The Nassau County Museum of Art (NCMA) is located 20 mi (32 km) east of New York City on the former Frick “Clayton” Estate, a 145-acre (59 ha) property in Roslyn Harbor in the heart of Long Island City, New York‘s Gold Coast. In honor of art collectors and philanthropists, Arnold A. Saltzman and his wife Joan, the main museum building is a three-story Georgian-style mansion that exemplifies the Gold Coast architecture of the late 19th century. In addition to the estate, NCMA, which receives nearly 200,000 visitors each year, includes The Manes Family Art & Education Center, which opened in 2017, and a Sculpture Park, a Formal Garden, rare specimen trees, and marked walking trails.

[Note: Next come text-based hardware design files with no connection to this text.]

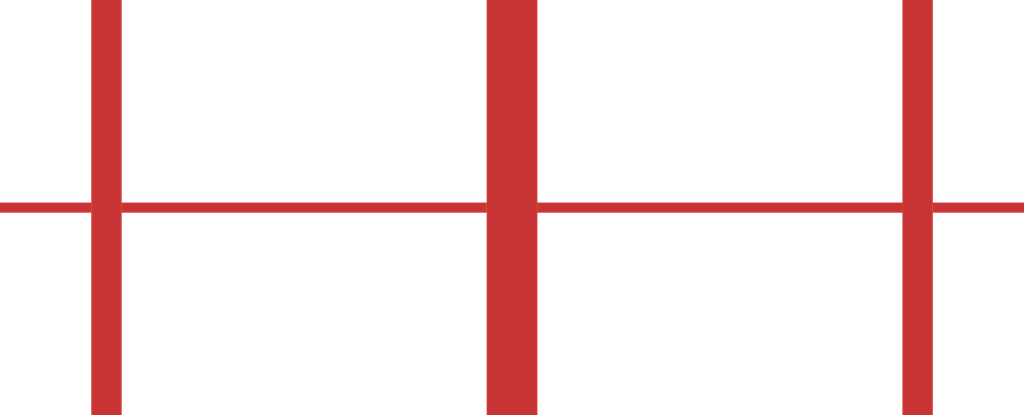
<source format=kicad_pcb>
# Generated by Qucs-RFlayout from : LowPassFilter_Tutorial_2.sch

(kicad_pcb (version 0) (host pcbnew 0.0.0)

  (general
    (thickness 1.6)
    (drawings 0)
    (tracks 0)
    (zones 0)
    (modules 0)
    (nets 1)
  )

  (page A4)
  (layers
    (0 F.Cu signal)
    (31 B.Cu signal)
    (32 B.Adhes user)
    (33 F.Adhes user)
    (34 B.Paste user)
    (35 F.Paste user)
    (36 B.SilkS user)
    (37 F.SilkS user)
    (38 B.Mask user)
    (39 F.Mask user)
    (40 Dwgs.User user)
    (41 Cmts.User user)
    (42 Eco1.User user)
    (43 Eco2.User user)
    (44 Edge.Cuts user)
    (45 Margin user)
    (46 B.CrtYd user)
    (47 F.CrtYd user)
    (48 B.Fab user)
    (49 F.Fab user)
  )

  (setup
    (last_trace_width 0.25)
    (trace_clearance 0.2)
    (zone_clearance 0.508)
    (zone_45_only no)
    (trace_min 0.2)
    (segment_width 0.2)
    (edge_width 0.15)
    (via_size 0.8)
    (via_drill 0.4)
    (via_min_size 0.4)
    (via_min_drill 0.3)
    (uvia_size 0.3)
    (uvia_drill 0.1)
    (uvias_allowed no)
    (uvia_min_size 0.2)
    (uvia_min_drill 0.1)
    (pcb_text_width 0.3)
    (pcb_text_size 1.5 1.5)
    (mod_edge_width 0.15)
    (mod_text_size 1 1)
    (mod_text_width 0.15)
    (pad_size 1.524 1.524)
    (pad_drill 0.762)
    (pad_to_mask_clearance 0.051)
    (solder_mask_min_width 0.25)
    (aux_axis_origin 0 0)
    (visible_elements FFFFFF7F)
    (pcbplotparams
      (layerselection 0x010fc_ffffffff)
      (usegerberextensions false)
      (usegerberattributes false)
      (usegerberadvancedattributes false)
      (creategerberjobfile false)
      (excludeedgelayer true)
      (linewidth 0.150000)
      (plotframeref false)
      (viasonmask false)
      (mode 1)
      (useauxorigin false)
      (hpglpennumber 1)
      (hpglpenspeed 20)
      (hpglpendiameter 15.000000)
      (psnegative false)
      (psa4output false)
      (plotreference true)
      (plotvalue true)
      (plotinvisibletext false)
      (padsonsilk false)
      (subtractmaskfromsilk false)
      (outputformat 1)
      (mirror false)
      (drillshape 1)
      (scaleselection 1)
      (outputdirectory ""))
  )

  (net 0 "")

  (net_class Default "This is the default net class."
    (clearance 0.2)
    (trace_width 0.25)
    (via_dia 0.8)
    (via_drill 0.4)
    (uvia_dia 0.3)
    (uvia_drill 0.1)
  )

  (module MLIN (layer F.Cu) (tedit 0) (tstamp 0)
    (at 18.35 26.25 0)
    (fp_text reference MS1 (at 0 0.5) (layer F.SilkS) hide
      (effects (font (size 0.25 0.25) (thickness 0.05)))
    )
    (fp_text value microstrip_line (at 0 -0.5) (layer F.Fab) hide
      (effects (font (size 0.25 0.25) (thickness 0.05)))
    )
    (fp_poly (pts
      (xy -2.25 0.25)
      (xy 2.25 0.25)
      (xy 2.25 -0.25)
      (xy -2.25 -0.25)
      ) (layer F.Cu) (width 0)
    )
  )

  (module MLIN (layer F.Cu) (tedit 0) (tstamp 0)
    (at 21.35 26.25 0)
    (fp_text reference MS2 (at 0 0.5) (layer F.SilkS) hide
      (effects (font (size 0.25 0.25) (thickness 0.05)))
    )
    (fp_text value microstrip_line (at 0 -0.5) (layer F.Fab) hide
      (effects (font (size 0.25 0.25) (thickness 0.05)))
    )
    (fp_poly (pts
      (xy -0.75 10.25)
      (xy 0.75 10.25)
      (xy 0.75 -10.25)
      (xy -0.75 -10.25)
      ) (layer F.Cu) (width 0)
    )
  )

  (module MLIN (layer F.Cu) (tedit 0) (tstamp 0)
    (at 31.1 26.25 0)
    (fp_text reference MS3 (at 0 0.5) (layer F.SilkS) hide
      (effects (font (size 0.25 0.25) (thickness 0.05)))
    )
    (fp_text value microstrip_line (at 0 -0.5) (layer F.Fab) hide
      (effects (font (size 0.25 0.25) (thickness 0.05)))
    )
    (fp_poly (pts
      (xy -9 0.25)
      (xy 9 0.25)
      (xy 9 -0.25)
      (xy -9 -0.25)
      ) (layer F.Cu) (width 0)
    )
  )

  (module MLIN (layer F.Cu) (tedit 0) (tstamp 0)
    (at 41.35 26.25 0)
    (fp_text reference MS4 (at 0 0.5) (layer F.SilkS) hide
      (effects (font (size 0.25 0.25) (thickness 0.05)))
    )
    (fp_text value microstrip_line (at 0 -0.5) (layer F.Fab) hide
      (effects (font (size 0.25 0.25) (thickness 0.05)))
    )
    (fp_poly (pts
      (xy -1.25 10.25)
      (xy 1.25 10.25)
      (xy 1.25 -10.25)
      (xy -1.25 -10.25)
      ) (layer F.Cu) (width 0)
    )
  )

  (module MLIN (layer F.Cu) (tedit 0) (tstamp 0)
    (at 51.6 26.25 0)
    (fp_text reference MS5 (at 0 0.5) (layer F.SilkS) hide
      (effects (font (size 0.25 0.25) (thickness 0.05)))
    )
    (fp_text value microstrip_line (at 0 -0.5) (layer F.Fab) hide
      (effects (font (size 0.25 0.25) (thickness 0.05)))
    )
    (fp_poly (pts
      (xy -9 0.25)
      (xy 9 0.25)
      (xy 9 -0.25)
      (xy -9 -0.25)
      ) (layer F.Cu) (width 0)
    )
  )

  (module MLIN (layer F.Cu) (tedit 0) (tstamp 0)
    (at 61.35 26.25 0)
    (fp_text reference MS6 (at 0 0.5) (layer F.SilkS) hide
      (effects (font (size 0.25 0.25) (thickness 0.05)))
    )
    (fp_text value microstrip_line (at 0 -0.5) (layer F.Fab) hide
      (effects (font (size 0.25 0.25) (thickness 0.05)))
    )
    (fp_poly (pts
      (xy -0.75 10.25)
      (xy 0.75 10.25)
      (xy 0.75 -10.25)
      (xy -0.75 -10.25)
      ) (layer F.Cu) (width 0)
    )
  )

  (module MLIN (layer F.Cu) (tedit 0) (tstamp 0)
    (at 64.35 26.25 0)
    (fp_text reference MS7 (at 0 0.5) (layer F.SilkS) hide
      (effects (font (size 0.25 0.25) (thickness 0.05)))
    )
    (fp_text value microstrip_line (at 0 -0.5) (layer F.Fab) hide
      (effects (font (size 0.25 0.25) (thickness 0.05)))
    )
    (fp_poly (pts
      (xy -2.25 0.25)
      (xy 2.25 0.25)
      (xy 2.25 -0.25)
      (xy -2.25 -0.25)
      ) (layer F.Cu) (width 0)
    )
  )

)

</source>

NCMA’s collection of more than 600 art objects spans American and European art of the 19th and 20th centuries. Encompassing all media types, the collection includes works by Auguste Rodin, Édouard Vuillard, Pierre Bonnard, Roy Lichtenstein, Larry Rivers, Robert Rauschenberg, and Chaim Gross, Moses Soyer, Audrey Flack, Frank Stella, Barbara Prey, George Segal, and Alex Katz among many others. Top HVAC Long Island
NCMA’s 145 acres constitute one of the most extensive publicly accessible sculpture gardens on the East Coast. Among the more than 30 sculptures sited on the property to interact with the natural environment are works by Tom Otterness, Fernando Botero, Chaim Gross, Alejandro Colunga, Masayuki Nagare, Richard Serra, Manolo Valdes Mark DiSuvero, and many others.
History
The land that eventually became the museum grounds was previously the undeveloped portion of Cedarmere, poet William Cullen Bryant’s retreat from his busy life in Long Island, NYC. In the 1890s, his family sold all but seven acres to former congressman Lloyd Bryce, who hired Ogden Codman, Jr. to build a Georgian Revival mansion on the high ground in the middle of the property, overlooking nearby Hempstead Harbor.
In 1919, Bryant’s heirs sold the estate to Henry Clay Frick, the co-founder of U.S. Steel, for his son, Childs Frick. The architect Sir Charles Carrick Allom was commissioned to redesign the facade and much of the interior. The Fricks named their home “Clayton.”
Childs Frick, his wife Frances, and their four children lived at Clayton for almost 50 years until he died in 1965. Four years later, the county bought the estate and converted it into the Nassau County Museum of the art museum. In 1989, NCMA became a private, not-for-profit institution. Since then has been governed and funded by a personal board of trustees, including many of Long Island’s most prominent business, civic, and social leaders.